Celestial Body Classification Using Neural Networks
Key Definitions
Galaxy: collection of gas, dust, and billions of stars and their solar systems
Star: luminous body visible in the sky
Quasar: extremely active and luminous type of active galactic nucleus (AGN)
Star: luminous body visible in the sky
Quasar: extremely active and luminous type of active galactic nucleus (AGN)
Motivations
The primary objective of this study revolves around addressing two pivotal questions:- What specific criteria determine the classification of a celestial body as a galaxy, star, or quasar?
- Can these criteria be utilized to accurately predict and classify celestial bodies that have yet to be definitively categorized?
Methods
The study begins by collecting data from the Sloan Digital Sky Survey (SDSS), one of largest public astronomical datasets. Through SQL queries submitted to the SDSS database server, a dataset of 250,000 celestial object observations was used for training, validating, and testing the neural network built.Each observation had 17 feature columns and 1 class column indicating the type of celestial body (star, galaxy or quasar).
Next, the dataset was prepared for processing by dropping irrelevant columns, such as identifiers. In addition, one-hot encoding was applied to the class column, where dummy variables are created for each categorical value. The dataset was scaled and split into training (60% of the dataset), validation (20%), testing (20%) sets, to assess the model's performance on unseen data.
Then, a feedforward neural network model was constructed with two hidden layers, along with batch normalization and dropout layers to prevent overfitting. The dropout rates for the layers were determined through finding the optimal validation accuracy from sample dropout rate values. With the model trained with the training set, the accuracy of the model was evaluated on the unseen testing set.
Results
This resulted in a test loss of 4.26% and test accuracy of 98.85%, indicating the high accuracy performance of the model.The model was then used to predict the class labels for the unseen validation dataset, for which a Confusion Matrix displayed significant results for the class types predicted correctly. In addition, using Principal Component Analysis (PCA) shed light on the reasoning behind the model’s high prediction accuracy.
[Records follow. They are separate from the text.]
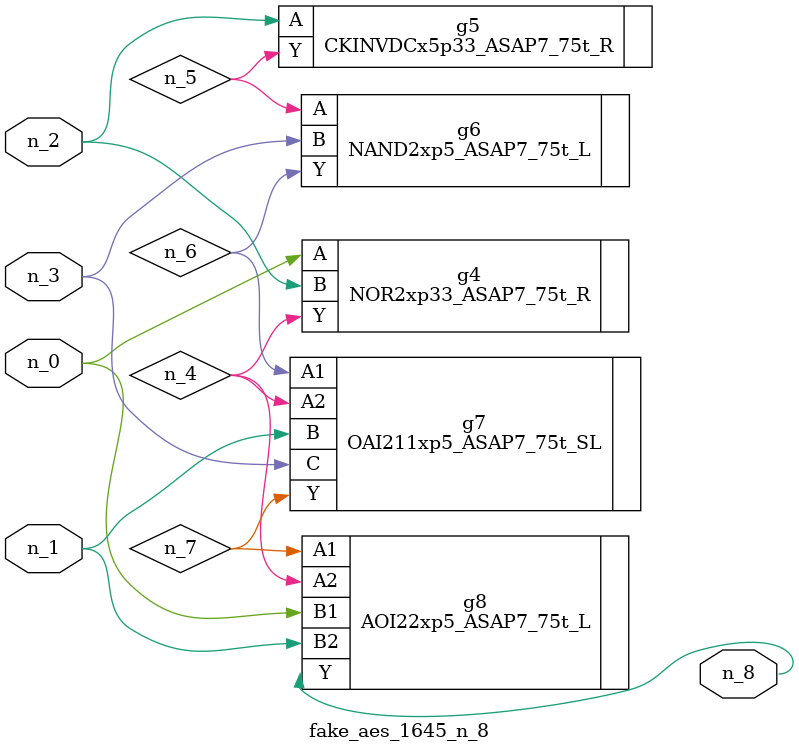
<source format=v>
module fake_aes_1645_n_8 (n_3, n_1, n_2, n_0, n_8);
input n_3;
input n_1;
input n_2;
input n_0;
output n_8;
wire n_6;
wire n_4;
wire n_5;
wire n_7;
NOR2xp33_ASAP7_75t_R g4 ( .A(n_0), .B(n_2), .Y(n_4) );
CKINVDCx5p33_ASAP7_75t_R g5 ( .A(n_2), .Y(n_5) );
NAND2xp5_ASAP7_75t_L g6 ( .A(n_5), .B(n_3), .Y(n_6) );
OAI211xp5_ASAP7_75t_SL g7 ( .A1(n_6), .A2(n_4), .B(n_1), .C(n_3), .Y(n_7) );
AOI22xp5_ASAP7_75t_L g8 ( .A1(n_7), .A2(n_4), .B1(n_0), .B2(n_1), .Y(n_8) );
endmodule
</source>
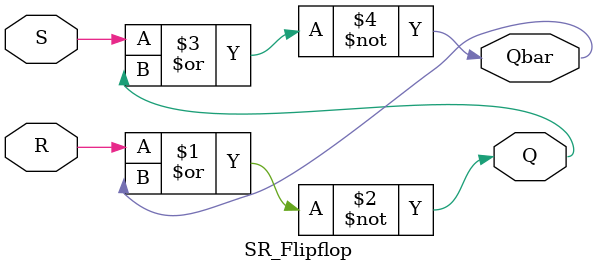
<source format=v>
`timescale 1ns / 1ps


module SR_Flipflop(
    input S,R,
    output Q,Qbar
);

assign Q = ~(R | Qbar);
assign Qbar = ~(S | Q);
endmodule

</source>
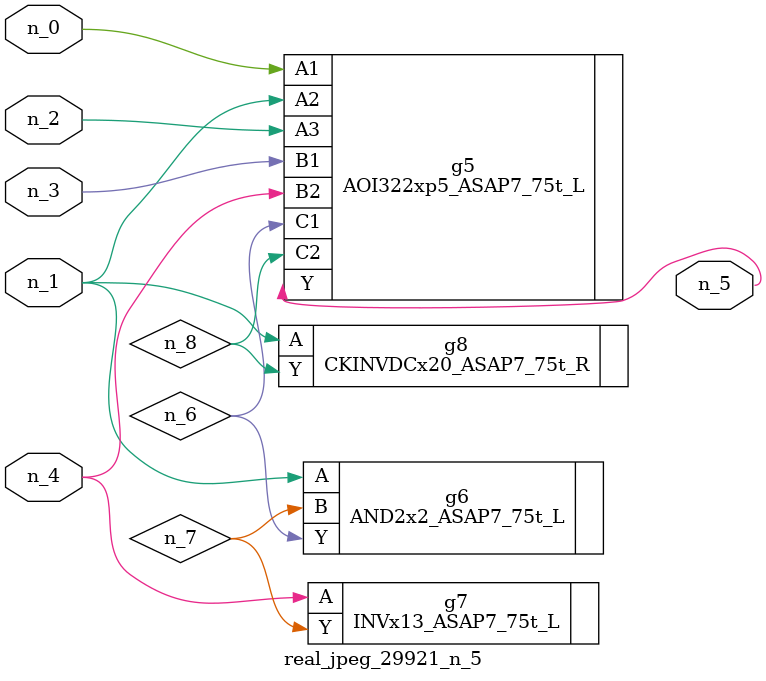
<source format=v>
module real_jpeg_29921_n_5 (n_4, n_0, n_1, n_2, n_3, n_5);

input n_4;
input n_0;
input n_1;
input n_2;
input n_3;

output n_5;

wire n_8;
wire n_6;
wire n_7;

AOI322xp5_ASAP7_75t_L g5 ( 
.A1(n_0),
.A2(n_1),
.A3(n_2),
.B1(n_3),
.B2(n_4),
.C1(n_6),
.C2(n_8),
.Y(n_5)
);

AND2x2_ASAP7_75t_L g6 ( 
.A(n_1),
.B(n_7),
.Y(n_6)
);

CKINVDCx20_ASAP7_75t_R g8 ( 
.A(n_1),
.Y(n_8)
);

INVx13_ASAP7_75t_L g7 ( 
.A(n_4),
.Y(n_7)
);


endmodule
</source>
The first two principal components (PCs) explained 98.15% of the variance in the data, which were the most informative features for the neural network to learn the patterns of classification in the data. It was seen that original plate and run features contributed the most to each principal component, respectively.
Overall, the deep learning-based classification system proved to be effective in identifying celestial bodies with high accuracy. With an automized classification process, this approach can significantly aid in the handling and processing of observational data.